=== What to produce ===
A single stretch of the material below is to be transcribed exactly, starting at the line with "[63,59,210,69] The SFMEA/SFMECA" and ending after the line with "[596,319,692,329] [409,345,698,358] [409,372,454,383]".

=== Data records ===
============
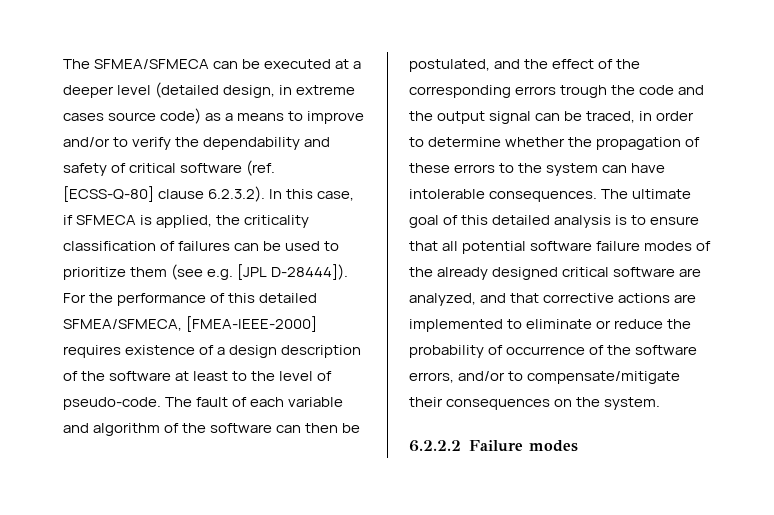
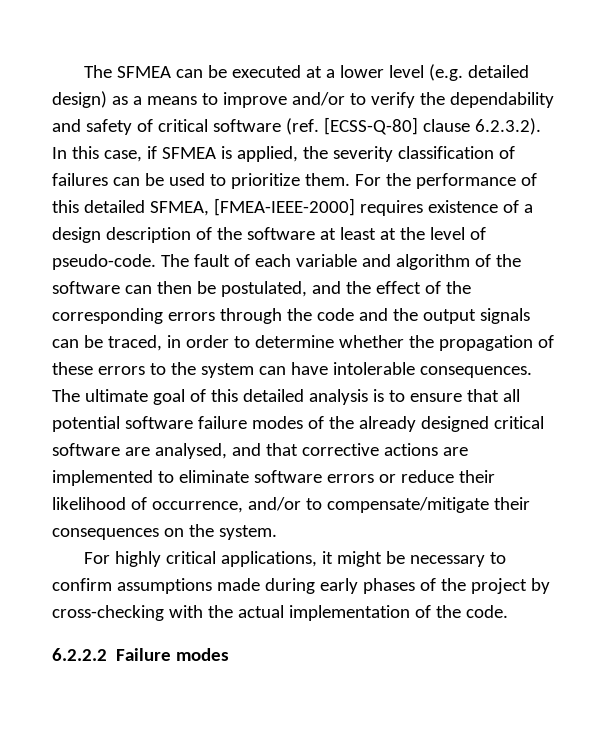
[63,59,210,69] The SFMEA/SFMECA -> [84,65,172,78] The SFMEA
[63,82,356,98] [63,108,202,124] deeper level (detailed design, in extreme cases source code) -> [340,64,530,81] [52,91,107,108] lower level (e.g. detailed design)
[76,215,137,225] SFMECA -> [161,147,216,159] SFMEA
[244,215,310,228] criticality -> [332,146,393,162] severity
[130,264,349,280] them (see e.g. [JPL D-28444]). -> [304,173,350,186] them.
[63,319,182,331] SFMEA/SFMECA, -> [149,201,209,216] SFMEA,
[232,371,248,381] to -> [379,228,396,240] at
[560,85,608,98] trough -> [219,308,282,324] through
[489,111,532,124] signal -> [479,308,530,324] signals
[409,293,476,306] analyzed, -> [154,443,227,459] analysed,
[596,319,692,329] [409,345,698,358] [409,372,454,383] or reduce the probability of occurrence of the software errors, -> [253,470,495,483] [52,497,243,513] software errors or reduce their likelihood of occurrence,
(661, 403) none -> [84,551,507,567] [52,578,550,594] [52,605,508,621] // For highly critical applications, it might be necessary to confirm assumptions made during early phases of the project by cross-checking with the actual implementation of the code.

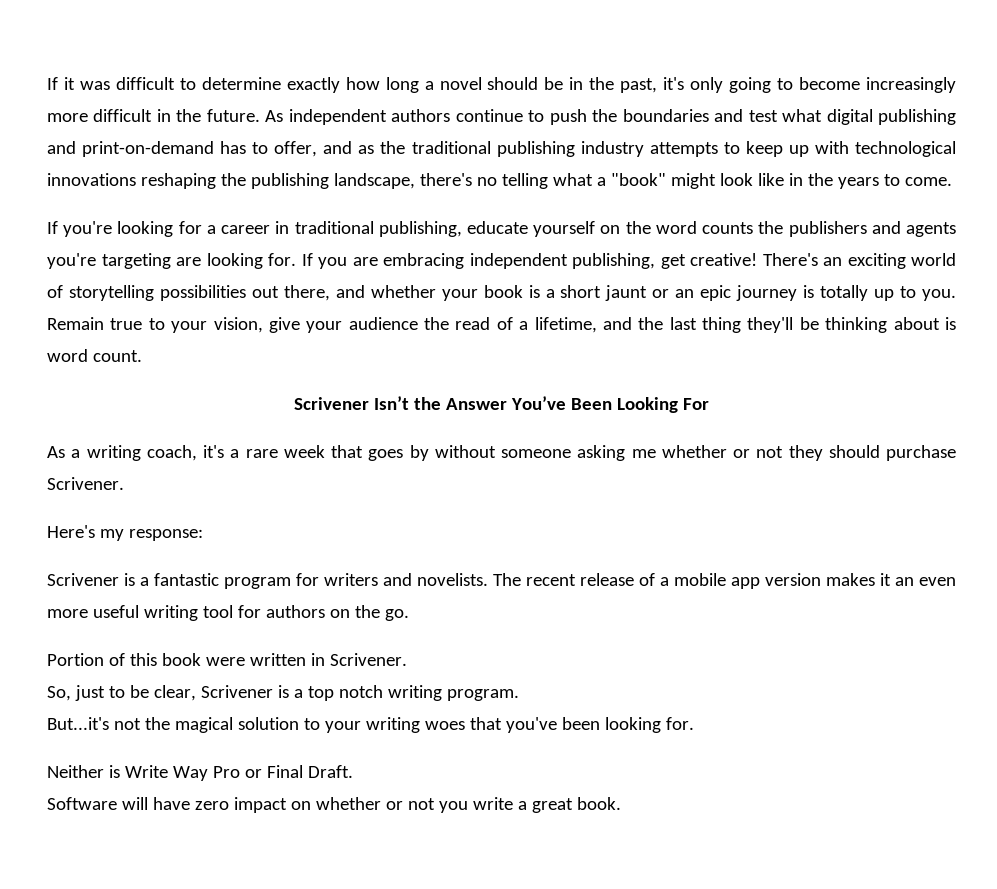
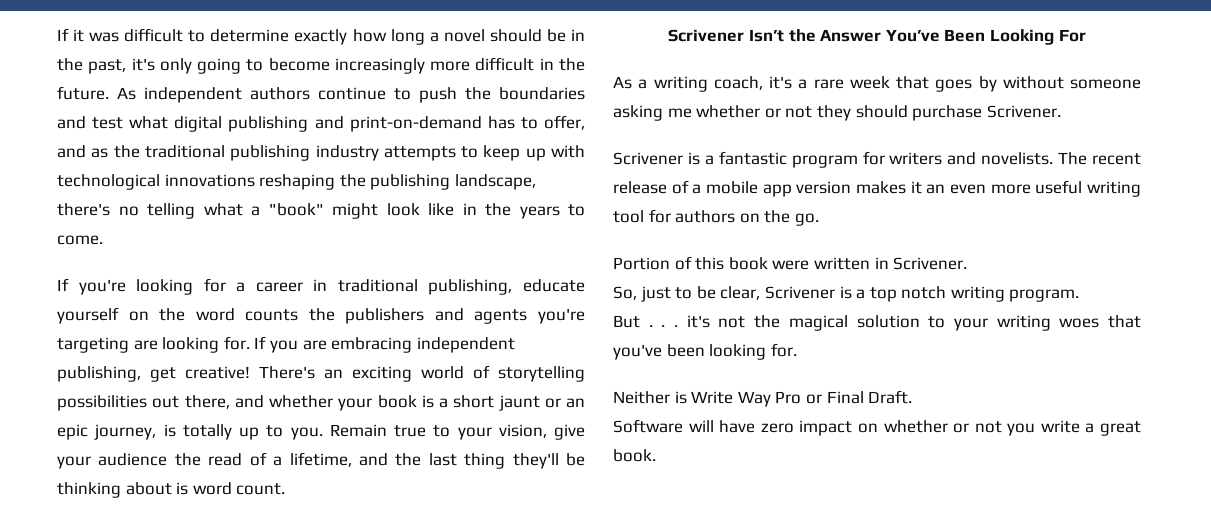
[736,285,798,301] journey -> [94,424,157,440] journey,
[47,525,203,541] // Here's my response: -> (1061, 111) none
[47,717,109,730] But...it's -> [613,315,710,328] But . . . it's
============
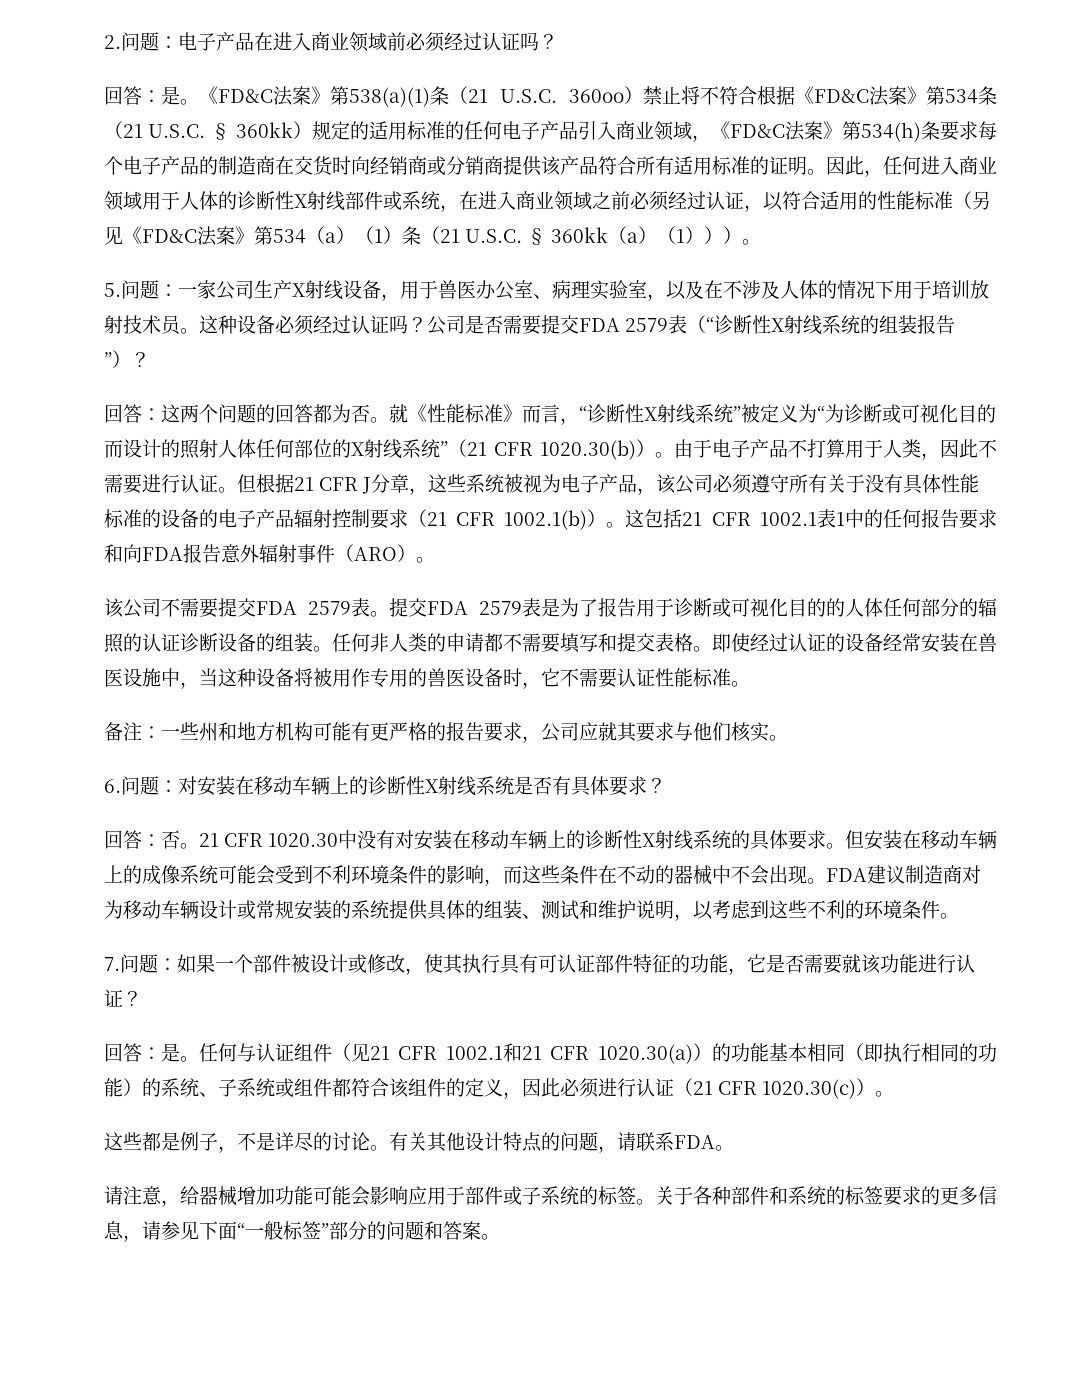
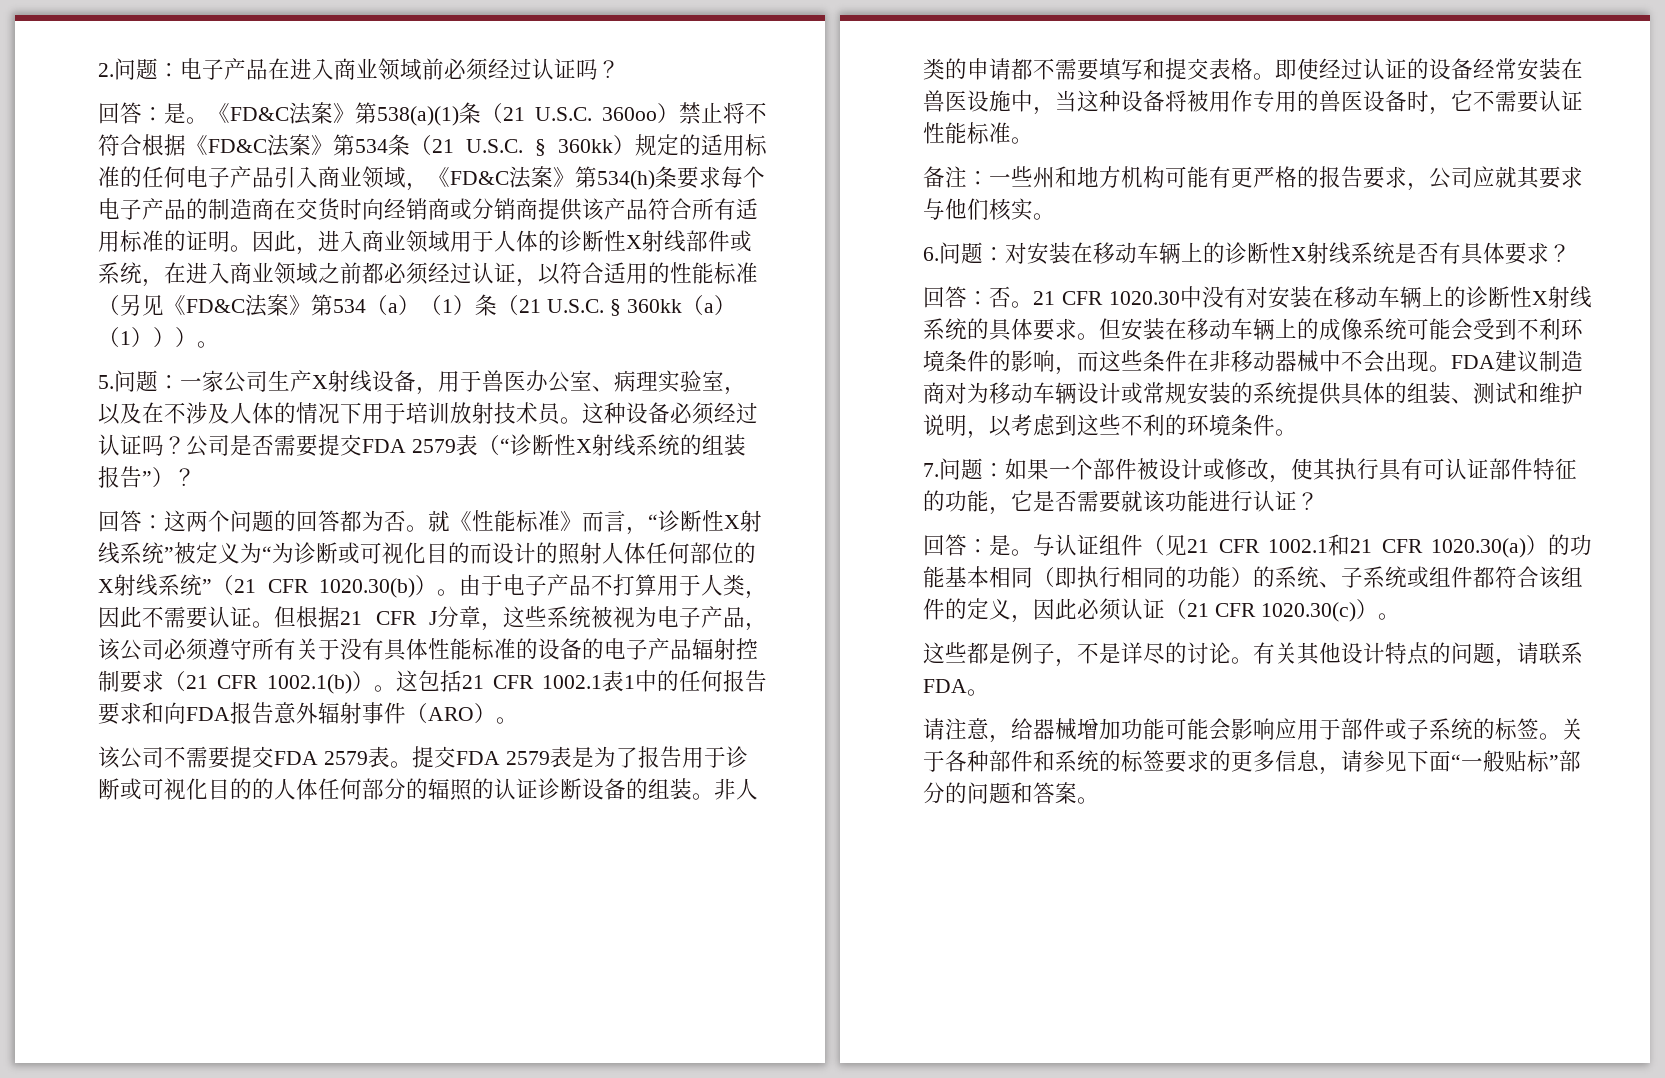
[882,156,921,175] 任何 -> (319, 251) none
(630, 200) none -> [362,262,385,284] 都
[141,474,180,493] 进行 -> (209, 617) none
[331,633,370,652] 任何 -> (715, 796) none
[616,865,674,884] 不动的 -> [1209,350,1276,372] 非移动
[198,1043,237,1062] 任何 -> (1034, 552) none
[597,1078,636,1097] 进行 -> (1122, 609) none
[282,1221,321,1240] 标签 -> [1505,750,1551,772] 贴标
============
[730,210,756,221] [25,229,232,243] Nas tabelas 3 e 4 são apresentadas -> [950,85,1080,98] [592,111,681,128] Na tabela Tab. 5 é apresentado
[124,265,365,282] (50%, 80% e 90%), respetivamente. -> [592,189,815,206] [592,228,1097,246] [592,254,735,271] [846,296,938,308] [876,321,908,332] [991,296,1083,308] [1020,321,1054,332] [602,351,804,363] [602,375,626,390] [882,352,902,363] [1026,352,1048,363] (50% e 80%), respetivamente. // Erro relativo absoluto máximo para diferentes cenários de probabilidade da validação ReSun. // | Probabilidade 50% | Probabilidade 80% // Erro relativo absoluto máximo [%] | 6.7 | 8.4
============
=== Response for this exercise ===
[63,59,210,69] The SFMEA/SFMECA -> [84,65,172,78] The SFMEA
[63,82,356,98] [63,108,202,124] deeper level (detailed design, in extreme cases source code) -> [340,64,530,81] [52,91,107,108] lower level (e.g. detailed design)
[76,215,137,225] SFMECA -> [161,147,216,159] SFMEA
[244,215,310,228] criticality -> [332,146,393,162] severity
[130,264,349,280] them (see e.g. [JPL D-28444]). -> [304,173,350,186] them.
[63,319,182,331] SFMEA/SFMECA, -> [149,201,209,216] SFMEA,
[232,371,248,381] to -> [379,228,396,240] at
[560,85,608,98] trough -> [219,308,282,324] through
[489,111,532,124] signal -> [479,308,530,324] signals
[409,293,476,306] analyzed, -> [154,443,227,459] analysed,
[596,319,692,329] [409,345,698,358] [409,372,454,383] or reduce the probability of occurrence of the software errors, -> [253,470,495,483] [52,497,243,513] software errors or reduce their likelihood of occurrence,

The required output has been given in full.